As evening falls, I settle in the living room, blankly staring at the TV. I’m not really sure what I’m watching. My mind keeps wandering back to the guys, to the moments we had together. I miss the sensation of the world dissolving around us, of our bodies and souls orbiting around one another in perfect synchronicity. I found peace in their arms. I found a different and better future. I had ideas and new ambitions, exciting projects to work toward.

What do I have now?

A broken heart, two babies on the way, and constant fear for my life.

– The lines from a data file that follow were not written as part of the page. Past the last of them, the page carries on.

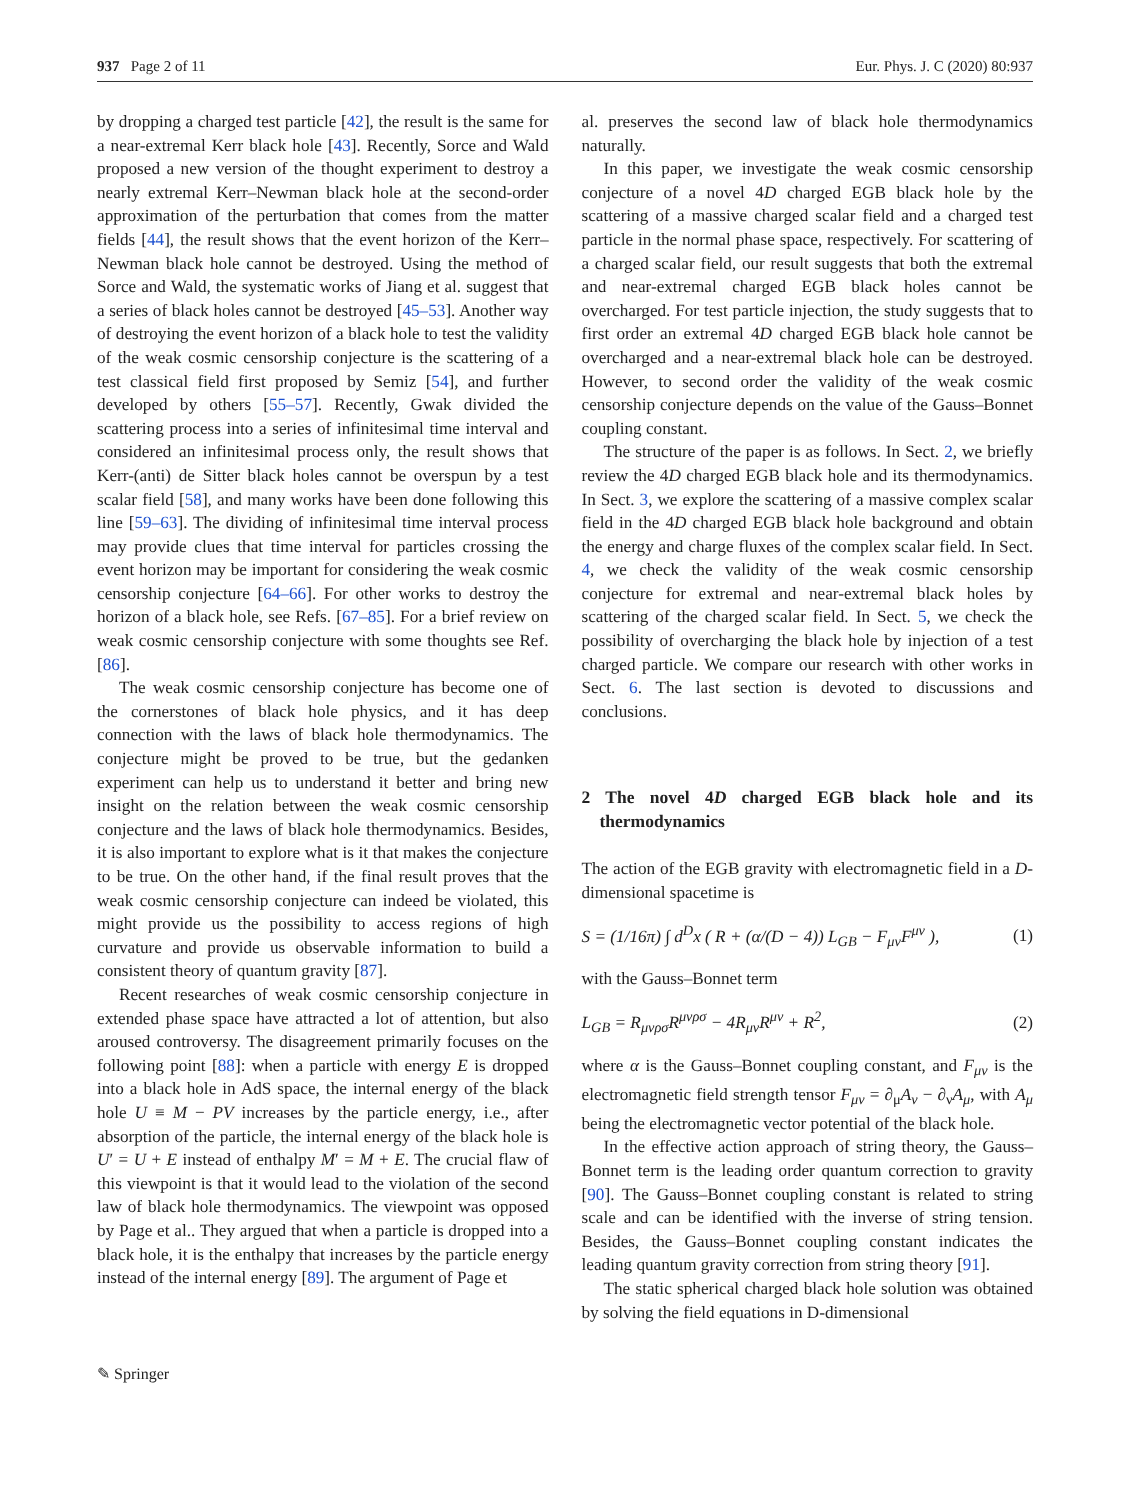937 Page 2 of 11 Eur. Phys. J. C (2020) 80:937
by dropping a charged test particle [42], the result is the same for a near-extremal Kerr black hole [43]. Recently, Sorce and Wald proposed a new version of the thought experiment to destroy a nearly extremal Kerr–Newman black hole at the second-order approximation of the perturbation that comes from the matter fields [44], the result shows that the event horizon of the Kerr–Newman black hole cannot be destroyed. Using the method of Sorce and Wald, the systematic works of Jiang et al. suggest that a series of black holes cannot be destroyed [45–53]. Another way of destroying the event horizon of a black hole to test the validity of the weak cosmic censorship conjecture is the scattering of a test classical field first proposed by Semiz [54], and further developed by others [55–57]. Recently, Gwak divided the scattering process into a series of infinitesimal time interval and considered an infinitesimal process only, the result shows that Kerr-(anti) de Sitter black holes cannot be overspun by a test scalar field [58], and many works have been done following this line [59–63]. The dividing of infinitesimal time interval process may provide clues that time interval for particles crossing the event horizon may be important for considering the weak cosmic censorship conjecture [64–66]. For other works to destroy the horizon of a black hole, see Refs. [67–85]. For a brief review on weak cosmic censorship conjecture with some thoughts see Ref. [86].
The weak cosmic censorship conjecture has become one of the cornerstones of black hole physics, and it has deep connection with the laws of black hole thermodynamics. The conjecture might be proved to be true, but the gedanken experiment can help us to understand it better and bring new insight on the relation between the weak cosmic censorship conjecture and the laws of black hole thermodynamics. Besides, it is also important to explore what is it that makes the conjecture to be true. On the other hand, if the final result proves that the weak cosmic censorship conjecture can indeed be violated, this might provide us the possibility to access regions of high curvature and provide us observable information to build a consistent theory of quantum gravity [87].
Recent researches of weak cosmic censorship conjecture in extended phase space have attracted a lot of attention, but also aroused controversy. The disagreement primarily focuses on the following point [88]: when a particle with energy E is dropped into a black hole in AdS space, the internal energy of the black hole U ≡ M − PV increases by the particle energy, i.e., after absorption of the particle, the internal energy of the black hole is U′ = U + E instead of enthalpy M′ = M + E. The crucial flaw of this viewpoint is that it would lead to the violation of the second law of black hole thermodynamics. The viewpoint was opposed by Page et al.. They argued that when a particle is dropped into a black hole, it is the enthalpy that increases by the particle energy instead of the internal energy [89]. The argument of Page et
al. preserves the second law of black hole thermodynamics naturally.
In this paper, we investigate the weak cosmic censorship conjecture of a novel 4D charged EGB black hole by the scattering of a massive charged scalar field and a charged test particle in the normal phase space, respectively. For scattering of a charged scalar field, our result suggests that both the extremal and near-extremal charged EGB black holes cannot be overcharged. For test particle injection, the study suggests that to first order an extremal 4D charged EGB black hole cannot be overcharged and a near-extremal black hole can be destroyed. However, to second order the validity of the weak cosmic censorship conjecture depends on the value of the Gauss–Bonnet coupling constant.
The structure of the paper is as follows. In Sect. 2, we briefly review the 4D charged EGB black hole and its thermodynamics. In Sect. 3, we explore the scattering of a massive complex scalar field in the 4D charged EGB black hole background and obtain the energy and charge fluxes of the complex scalar field. In Sect. 4, we check the validity of the weak cosmic censorship conjecture for extremal and near-extremal black holes by scattering of the charged scalar field. In Sect. 5, we check the possibility of overcharging the black hole by injection of a test charged particle. We compare our research with other works in Sect. 6. The last section is devoted to discussions and conclusions.
2 The novel 4D charged EGB black hole and its thermodynamics
The action of the EGB gravity with electromagnetic field in a D-dimensional spacetime is
S = (1/16π) ∫ d<sup>D</sup>x ( R + (α/(D − 4)) L<sub>GB</sub> − F<sub>μν</sub>F<sup>μν</sup> ), (1)
with the Gauss–Bonnet term
L<sub>GB</sub> = R<sub>μνρσ</sub>R<sup>μνρσ</sup> − 4R<sub>μν</sub>R<sup>μν</sup> + R<sup>2</sup>, (2)
where α is the Gauss–Bonnet coupling constant, and F<sub>μν</sub> is the electromagnetic field strength tensor F<sub>μν</sub> = ∂<sub>μ</sub>A<sub>ν</sub> − ∂<sub>ν</sub>A<sub>μ</sub>, with A<sub>μ</sub> being the electromagnetic vector potential of the black hole.
In the effective action approach of string theory, the Gauss–Bonnet term is the leading order quantum correction to gravity [90]. The Gauss–Bonnet coupling constant is related to string scale and can be identified with the inverse of string tension. Besides, the Gauss–Bonnet coupling constant indicates the leading quantum gravity correction from string theory [91].
The static spherical charged black hole solution was obtained by solving the field equations in D-dimensional
✎ Springer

“I’m home,” Dad announces as he comes through the front door.

He finds me in the living room, and as soon as I see him, I realize he’s had a rather rough day. The top buttons of his shirt are open, his tie is nowhere to be found, and his jacket is creased. I’ve seen this look before, perhaps one too many times, yet it still makes my stomach churn. “What happened?” I ask, sinking further into the sofa.

“Spent half the day talking to the Feds,” he scoffs and runs his fingers through his white-blonde hair before he walks over to the minibar and pours himself a double scotch. “Your boys have really done it this time.”

“My boys?”

“You know precisely who I’m talking about,” he snaps.

“Well, technically, they’re men. Physically and emotionally mature men. But okay, I’ll let that slide, you’ve earned your free pass… What were you discussing with the Feds?”

“Their collaboration with the Blackthorn Riders,” he answers. “And whether I’d be willing to assist. Give them information, any knowledge of any member’s priors. It’s filthy. It’s a filthy thing to do, but I will help them. I will collaborate with every federal agency in this fucking country if that’s what it takes to protect you, Nadia.”

“I appreciate it, Dad, but I still don’t like you keeping me under house arrest.” I shoot back. “But, you know what? It’s more than you ever did for Mom, so kudos to you.”